The room in which they had so kindly contrived me a delightful seat was the ante-chamber of the room in which the dead man lay. Maid-servants were passing round trays of sweetmeats, which every one refused, pointing to the inner door and shaking their heads. Then a white-haired old man, who was evidently not a servant, brought us an exquisitely carved ivory tray. On it were thimble-sized silver cups holding saki. There are two things in this world I cannot drink—whisky and saki. They are very much alike. Saki is the Japanese whisky, and is even nastier to my thinking than Occidental whisky. The friend I was with knew my repugnance to saki, and hastened over to me as swiftly as she might, for Japanese etiquette forbids one to move except very slowly in a house of mourning. “You must drink it,” she whispered, “it is a health to the dead. And his brother, who is offering it to you, will be deeply offended if you don’t.” I took the cup and rose, meaning to bow to the ground as every one else was doing. But the old cup-bearer motioned me gently back on to my cushions. “Try not yourself with our strange customs. My sister feels it very kind that you are here.” I had known the dead man’s wife rather well, years before, in Washington.

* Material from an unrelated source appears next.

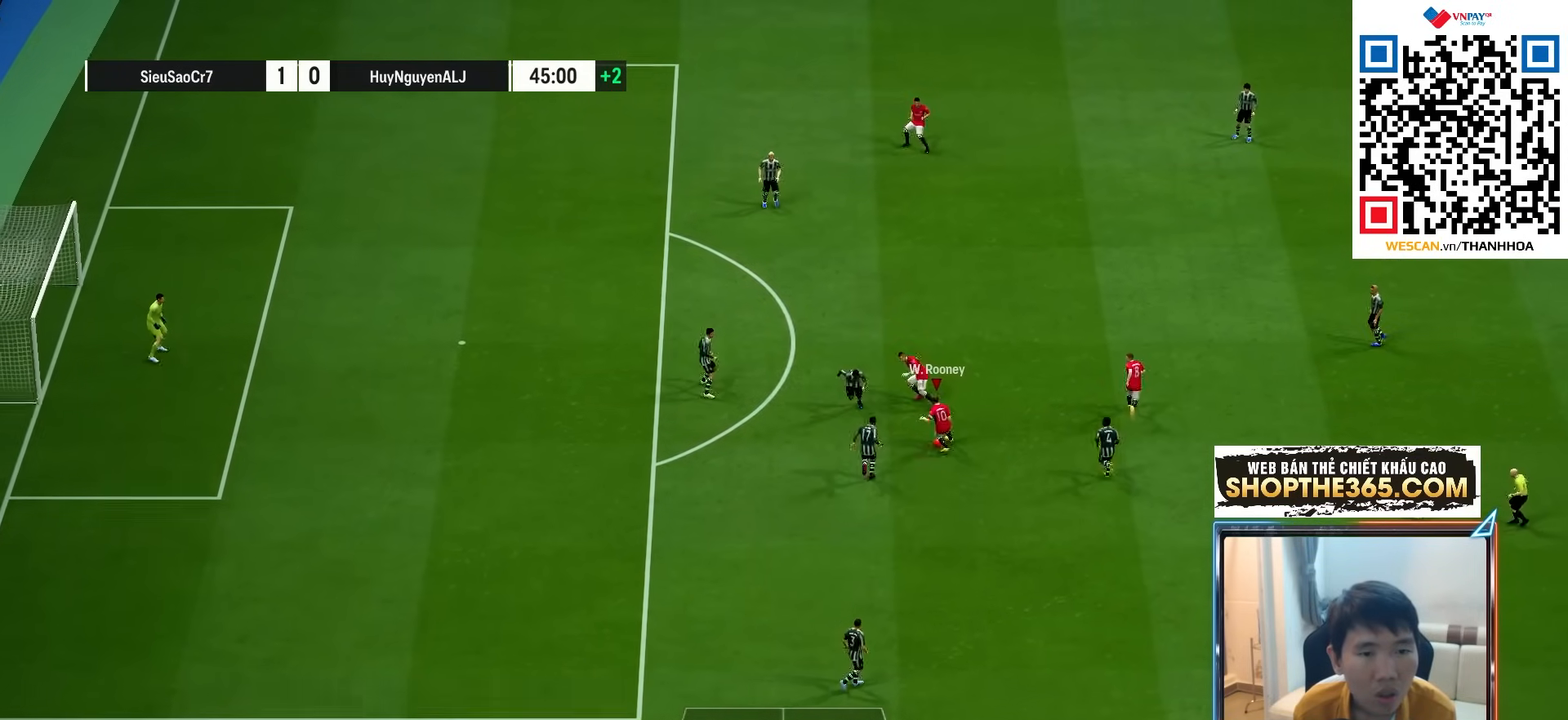
{"buttons": [], "left_stick": "up-left", "right_stick": "center", "events": [[250, "CROSS", "down"], [300, "left_stick", "up"], [350, "CROSS", "up"], [450, "left_stick", "up-left"]]}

Every few moments a servant pushed back from the inside the door of the next room. When he did so, a few people passed in to the dead. Our turn came and we went in. A large white cloth was spread upon the floor. In the centre lay a low bier, on it, clad in his best robes, lay the dead man. Upon his bosom, half inside the opening of his kimono, lay a rose. The room was sweet with flowers. The servants stood silently near the doors, and the whole room spoke of sad, loving care. My two friends bent and kissed the dead face, and we passed out by a door opposite to that through which we had entered.
We were leaving the house when word was brought me that the widow would like to see me. I went upstairs, and was shown into a room just over the one we had left. It was a typical Japanese bedroom. The bereaved woman half sat, half lay upon her sleeping mat, one elbow resting upon her peculiar little Japanese pillow. She was dressed in coarse hempen cloth, which is the prescribed Japanese mourning. It would be wrong, I think, for me to write about the five minutes I spent with her. We were friends, and the wide racial difference between us would afford me a poor excuse if I utilised her grief for a paragraph.
The next day I went to the funeral service in the temple. The body was no longer visible. It had been encased, in a sitting posture, in a square wooden box. Then the box had been filled with carmine to preserve the body from decay. This is expensive. When it cannot be afforded, carmine is put in the ears, nose, and mouth of the corpse as a partial preventative of decomposition.
In a room of the temple had been placed the white stone tablet, upon which was inscribed the new name by which the dead would enter paradise. After death, every conservative Japanese, who was a Buddhist, receives a new name; it is called okurina, or accompanying name. Into this room passed the incense burners. Each was provided with a paper packet of incense, which he burned before the tablet. Behind the tablet sat the priests of the temple. The temple itself was a gay, joyous looking place, which seemed strangely out of keeping with the grave, subdued manner of the company. Demeanour is everything at a Japanese funeral; but were it not so, it would be impossible for a people of such exquisite good taste to behave lightly on such an occasion.